- **Brief**:
Repeat each entry in full, exactly.

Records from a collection
━━━━━━━━━━
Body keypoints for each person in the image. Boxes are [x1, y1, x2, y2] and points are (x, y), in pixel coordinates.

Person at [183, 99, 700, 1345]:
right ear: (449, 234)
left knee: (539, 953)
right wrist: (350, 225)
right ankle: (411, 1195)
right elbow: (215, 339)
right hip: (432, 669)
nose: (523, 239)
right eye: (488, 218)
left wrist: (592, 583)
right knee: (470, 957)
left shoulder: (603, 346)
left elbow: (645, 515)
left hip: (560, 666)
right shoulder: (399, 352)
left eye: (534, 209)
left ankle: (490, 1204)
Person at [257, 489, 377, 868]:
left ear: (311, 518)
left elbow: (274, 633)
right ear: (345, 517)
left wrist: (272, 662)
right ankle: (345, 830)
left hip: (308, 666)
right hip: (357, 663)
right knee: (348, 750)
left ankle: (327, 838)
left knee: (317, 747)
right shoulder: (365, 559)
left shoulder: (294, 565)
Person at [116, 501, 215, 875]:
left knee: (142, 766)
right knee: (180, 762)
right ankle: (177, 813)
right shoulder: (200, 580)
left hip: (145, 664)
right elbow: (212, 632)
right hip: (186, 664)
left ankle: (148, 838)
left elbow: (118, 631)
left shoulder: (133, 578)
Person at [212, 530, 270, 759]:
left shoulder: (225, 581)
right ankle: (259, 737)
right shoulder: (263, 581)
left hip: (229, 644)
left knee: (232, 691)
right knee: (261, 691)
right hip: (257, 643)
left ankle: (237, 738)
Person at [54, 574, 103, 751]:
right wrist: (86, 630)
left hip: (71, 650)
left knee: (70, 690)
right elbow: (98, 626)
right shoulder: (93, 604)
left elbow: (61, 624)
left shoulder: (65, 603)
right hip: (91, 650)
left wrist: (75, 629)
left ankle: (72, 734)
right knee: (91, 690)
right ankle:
━━━━━━━━━━
- **Response below**:
Body keypoints for each person in the image. Boxes are [x1, y1, x2, y2] and points are (x, y), in pixel coordinates.

Person at [183, 99, 700, 1345]:
right ear: (449, 234)
left knee: (539, 953)
right wrist: (350, 225)
right ankle: (411, 1195)
right elbow: (215, 339)
right hip: (432, 669)
nose: (523, 239)
right eye: (488, 218)
left wrist: (592, 583)
right knee: (470, 957)
left shoulder: (603, 346)
left elbow: (645, 515)
left hip: (560, 666)
right shoulder: (399, 352)
left eye: (534, 209)
left ankle: (490, 1204)
Person at [257, 489, 377, 868]:
left ear: (311, 518)
left elbow: (274, 633)
right ear: (345, 517)
left wrist: (272, 662)
right ankle: (345, 830)
left hip: (308, 666)
right hip: (357, 663)
right knee: (348, 750)
left ankle: (327, 838)
left knee: (317, 747)
right shoulder: (365, 559)
left shoulder: (294, 565)
Person at [116, 501, 215, 875]:
left knee: (142, 766)
right knee: (180, 762)
right ankle: (177, 813)
right shoulder: (200, 580)
left hip: (145, 664)
right elbow: (212, 632)
right hip: (186, 664)
left ankle: (148, 838)
left elbow: (118, 631)
left shoulder: (133, 578)
Person at [212, 530, 270, 759]:
left shoulder: (225, 581)
right ankle: (259, 737)
right shoulder: (263, 581)
left hip: (229, 644)
left knee: (232, 691)
right knee: (261, 691)
right hip: (257, 643)
left ankle: (237, 738)
Person at [54, 574, 103, 751]:
right wrist: (86, 630)
left hip: (71, 650)
left knee: (70, 690)
right elbow: (98, 626)
right shoulder: (93, 604)
left elbow: (61, 624)
left shoulder: (65, 603)
right hip: (91, 650)
left wrist: (75, 629)
left ankle: (72, 734)
right knee: (91, 690)
right ankle:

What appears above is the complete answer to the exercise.